The UK Gambling Commission (UKGC) chairman Dr Bill Moyes and chief executive Neil McArthur are set to appear before a House of Lords Select Committee that is looking at the potential social and economic impacts of the UK betting sector. The session will last around two hours and will involve UKGC leaders answering questions from Committee members.

The session will be part of the ongoing investigation by the committee, which is led by Lord Michael Grade, into the sector, which ultimately could lead to an overhaul of the regulatory approach to the gambling industry. The two senior figures from the UKGC will be asked to explain its approach to regulation of the sector and will also be questioned on the UKGC’s relationship with betting companies, an issue on which the regulator has been criticised before.

Committee members have already criticised the UKGC for its decision to allow a leading industry firm, GVC Holdings, to lead its project on developing a Code of Conduct for player reward programmes, categorising this as a conflict of interest. The UKGC figures are likely to be questioned on this issue, as well as their approach to using penalties and monitoring the behaviour of betting firms.

Other areas of discussion are likely to include the ability of the UKGC to adapt to the fast-changing nature of the gambling sector, as new technology and products are unveiled.

Last week, the Committee heard from a number of top gambling companies, who emphasised the collaborative approach adopted by the industry and the regulator was the most effective. But UKGC leaders can expect significant criticism on the issue and will be pressed to reassure politicians and the public that the collaborative approach is capable of protecting consumers.

Paysafe releases 5G gambling report

Global banking operator Paysafe has provided evidence on the potential future for the gambling industry with the release of a new report on the impact of 5G technology. The report came out earlier this week and focused mainly on the major betting markets of the UK, Germany and the US.

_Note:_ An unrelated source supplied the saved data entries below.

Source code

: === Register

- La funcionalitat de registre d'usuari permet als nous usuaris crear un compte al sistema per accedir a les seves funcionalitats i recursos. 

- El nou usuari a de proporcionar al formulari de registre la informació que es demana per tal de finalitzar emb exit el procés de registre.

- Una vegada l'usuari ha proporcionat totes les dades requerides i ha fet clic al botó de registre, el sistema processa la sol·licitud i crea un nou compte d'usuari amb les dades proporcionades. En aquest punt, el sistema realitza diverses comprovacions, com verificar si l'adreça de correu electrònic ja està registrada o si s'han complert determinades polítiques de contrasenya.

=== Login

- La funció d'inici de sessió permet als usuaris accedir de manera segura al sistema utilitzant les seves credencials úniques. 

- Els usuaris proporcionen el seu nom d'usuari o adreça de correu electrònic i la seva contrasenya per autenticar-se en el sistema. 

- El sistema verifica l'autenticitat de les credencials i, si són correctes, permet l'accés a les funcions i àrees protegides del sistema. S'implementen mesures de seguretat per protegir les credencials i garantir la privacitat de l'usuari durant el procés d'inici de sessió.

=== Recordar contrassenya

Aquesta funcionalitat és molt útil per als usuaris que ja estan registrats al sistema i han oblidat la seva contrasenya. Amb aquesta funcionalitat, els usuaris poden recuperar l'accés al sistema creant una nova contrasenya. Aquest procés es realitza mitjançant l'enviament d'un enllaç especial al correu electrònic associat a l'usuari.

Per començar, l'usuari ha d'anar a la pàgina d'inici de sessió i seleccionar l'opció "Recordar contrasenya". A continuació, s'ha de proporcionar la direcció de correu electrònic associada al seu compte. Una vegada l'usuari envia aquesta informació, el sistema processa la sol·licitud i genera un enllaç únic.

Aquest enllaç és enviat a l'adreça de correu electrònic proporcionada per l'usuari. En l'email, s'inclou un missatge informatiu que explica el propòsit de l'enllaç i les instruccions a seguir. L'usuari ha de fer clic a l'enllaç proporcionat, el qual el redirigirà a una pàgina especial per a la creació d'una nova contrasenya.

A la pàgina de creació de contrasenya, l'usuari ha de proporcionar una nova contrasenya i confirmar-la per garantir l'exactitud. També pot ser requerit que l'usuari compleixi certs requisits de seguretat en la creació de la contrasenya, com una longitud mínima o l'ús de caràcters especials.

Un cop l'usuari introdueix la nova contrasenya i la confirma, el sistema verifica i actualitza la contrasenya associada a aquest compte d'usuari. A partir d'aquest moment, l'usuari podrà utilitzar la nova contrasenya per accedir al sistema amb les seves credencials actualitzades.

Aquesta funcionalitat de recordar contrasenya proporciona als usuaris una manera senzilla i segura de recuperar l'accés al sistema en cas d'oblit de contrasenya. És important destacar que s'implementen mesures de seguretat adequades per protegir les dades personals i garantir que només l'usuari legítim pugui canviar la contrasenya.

According to the data gathered by Paysafe, 18% of people surveyed in those three gambling markets said that 5G technology could lead to them gambling on live events more frequently, while 42% of those who say that they are already regular gamblers, predict that they will be involved in live betting more frequently once 5G technology becomes widespread.

The report also suggests that players will bet on a wider range of sports using 5G, with as many as 21% of those surveyed saying they would diversify their betting.

One significant cloud on the horizon for 5G betting and in-play wagering is the potential reform of the gambling advertisement framework governing in-play gambling in Germany. Currently, in-play betting makes up more than 60% of the country’s betting market, but if there was a ban on whistle-to-whistle advertising, this could lead to betting brands downgrading their in-play markets.

As well as the projected increase in the live betting market, the report also predicts that there will be a significant increase in mobile betting. Across all three markets, existing gamblers said that they were more likely to bet using their mobiles using 5G.

Speaking about the findings, Paysafe’s Chief Business Development Officer, Daniel Kornitzer, said that 5G had the potential to prove extremely popular with online gamblers and that there was a considerable appetite for the technology, but he warned operators that they had to prepare:

“For players, it’s all about being able to place bets safely, anytime and anywhere. We would urge sports betting operators to be ready for the increased traffic on their platforms – it’s a huge opportunity for them.”